§ **Work required**: Render the data as a numbered list, leaving out blank lines, starting at the beginning of the data and ending at the line that contains "601.7], [0, 0, 1]] dist [-0.001824, 0.000036]", with both ends included. Leave the pictures out of your answer.

§ **Recorded information**:
------
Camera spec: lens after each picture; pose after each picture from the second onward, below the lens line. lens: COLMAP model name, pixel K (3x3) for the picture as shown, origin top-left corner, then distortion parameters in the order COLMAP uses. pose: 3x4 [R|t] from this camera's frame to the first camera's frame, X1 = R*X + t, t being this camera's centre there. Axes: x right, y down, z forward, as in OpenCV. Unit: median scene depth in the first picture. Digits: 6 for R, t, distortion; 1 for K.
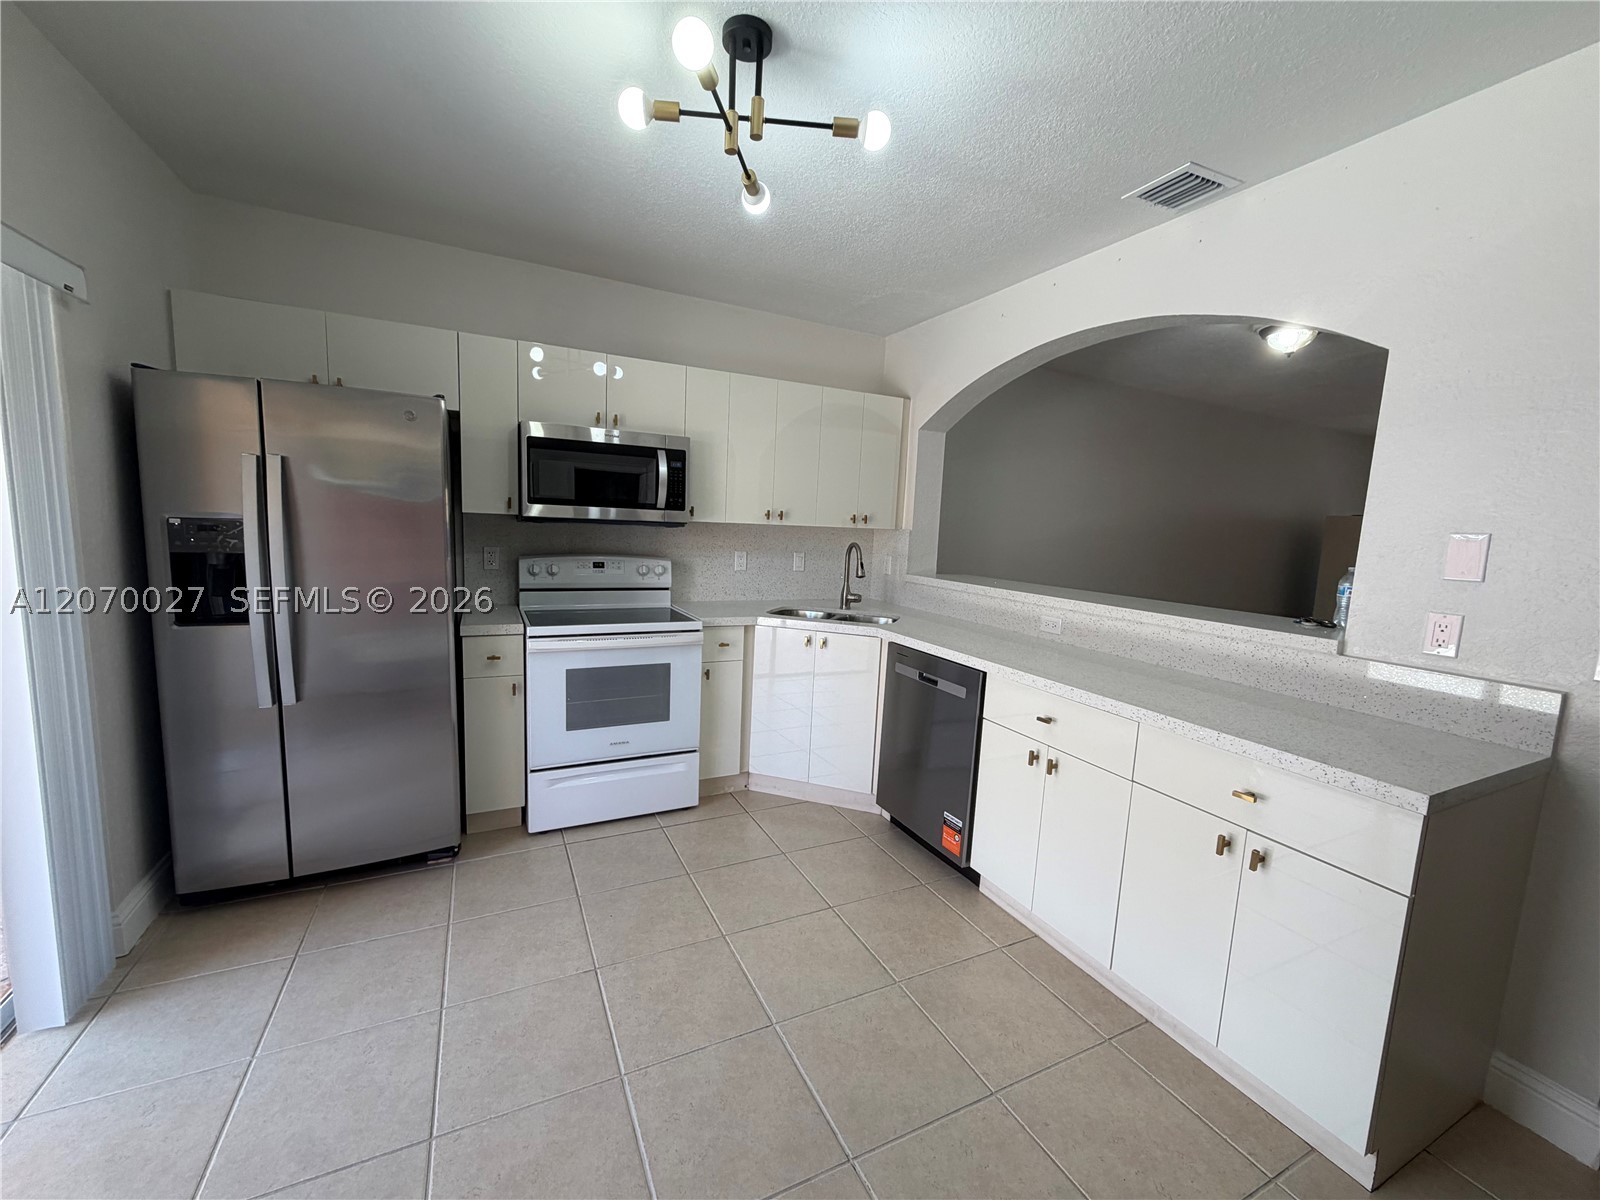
lens RADIAL K [[635.4, 0, 790.9], [0, 635.4, 601.7], [0, 0, 1]] dist [-0.001824, 0.000036]
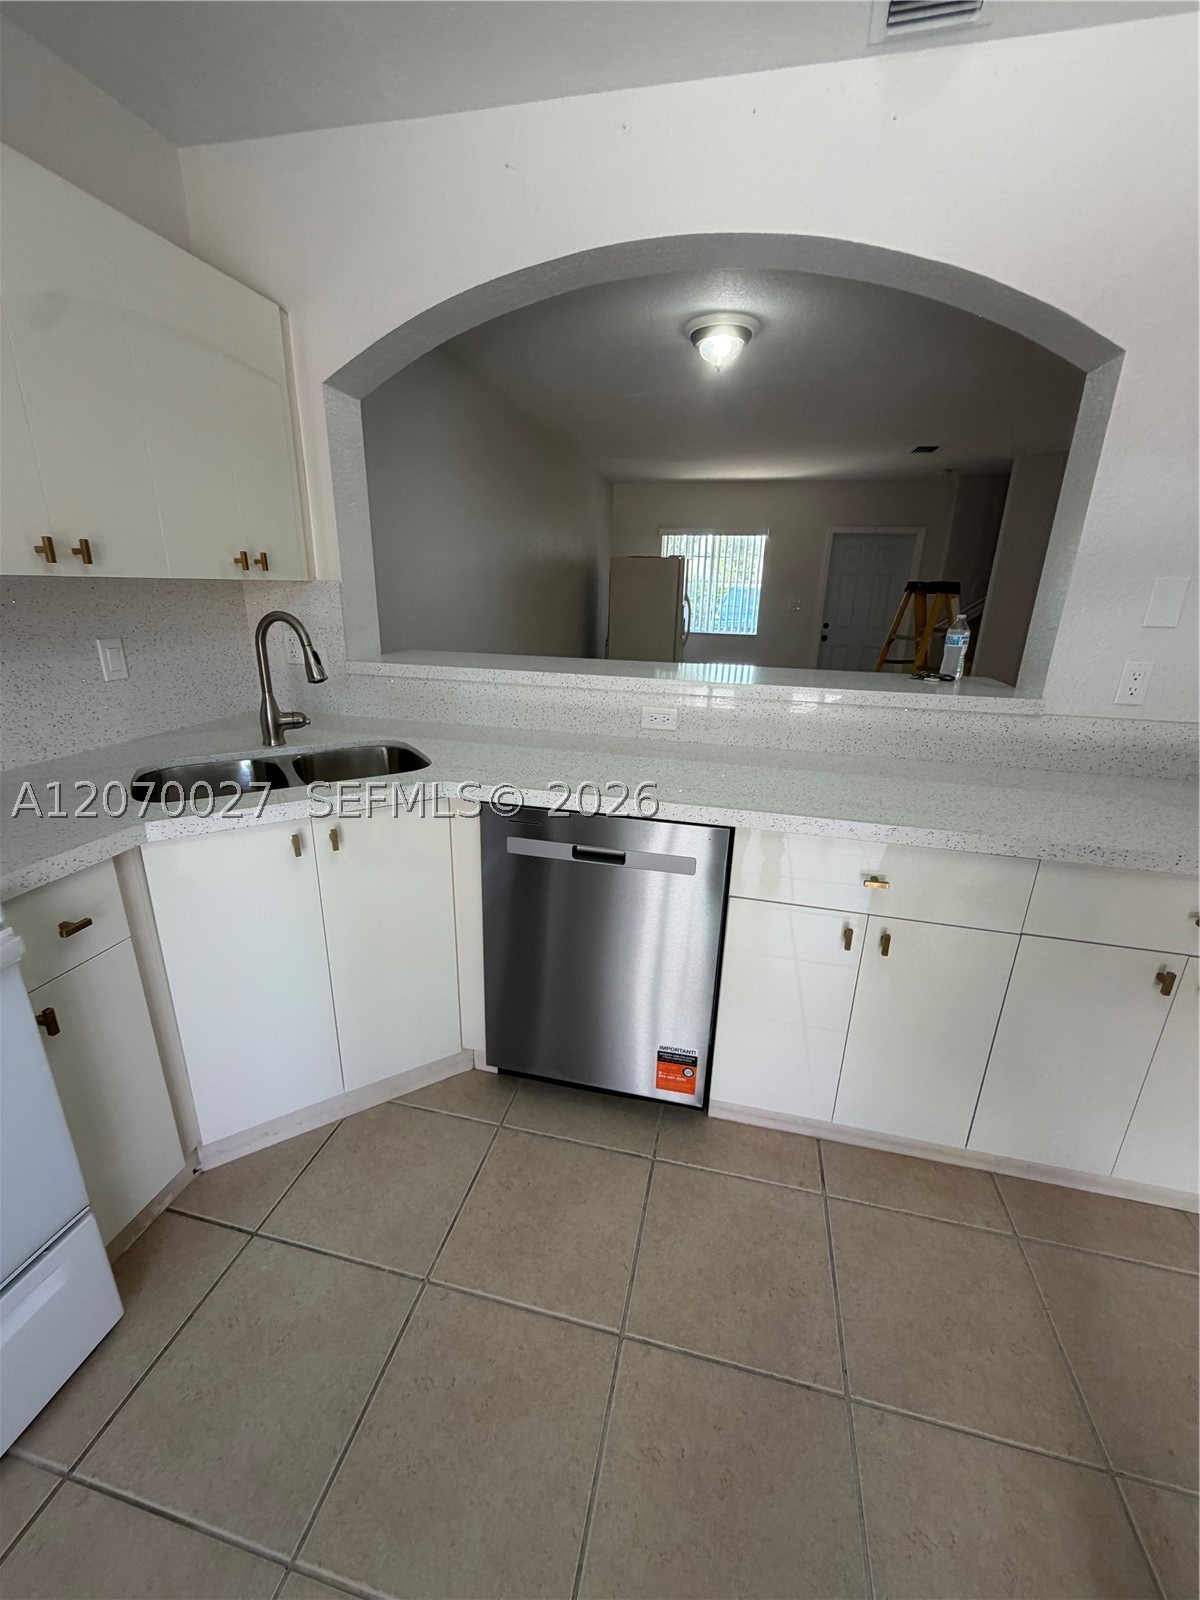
lens RADIAL K [[635.4, 0, 602.1], [0, 635.4, 796.4], [0, 0, 1]] dist [-0.001824, 0.000036]
pose [[0.628328, -0.270233, 0.729506, -0.144319], [0.098597, 0.957830, 0.269890, -0.065201], [-0.771675, -0.097652, 0.628475, 0.492782]]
------
§ **Expected answer**:
1. Camera spec: lens after each picture; pose after each picture from the second onward, below the lens line. lens: COLMAP model name, pixel K (3x3) for the picture as shown, origin top-left corner, then distortion parameters in the order COLMAP uses. pose: 3x4 [R|t] from this camera's frame to the first camera's frame, X1 = R*X + t, t being this camera's centre there. Axes: x right, y down, z forward, as in OpenCV. Unit: median scene depth in the first picture. Digits: 6 for R, t, distortion; 1 for K.
2. lens RADIAL K [[635.4, 0, 790.9], [0, 635.4, 601.7], [0, 0, 1]] dist [-0.001824, 0.000036]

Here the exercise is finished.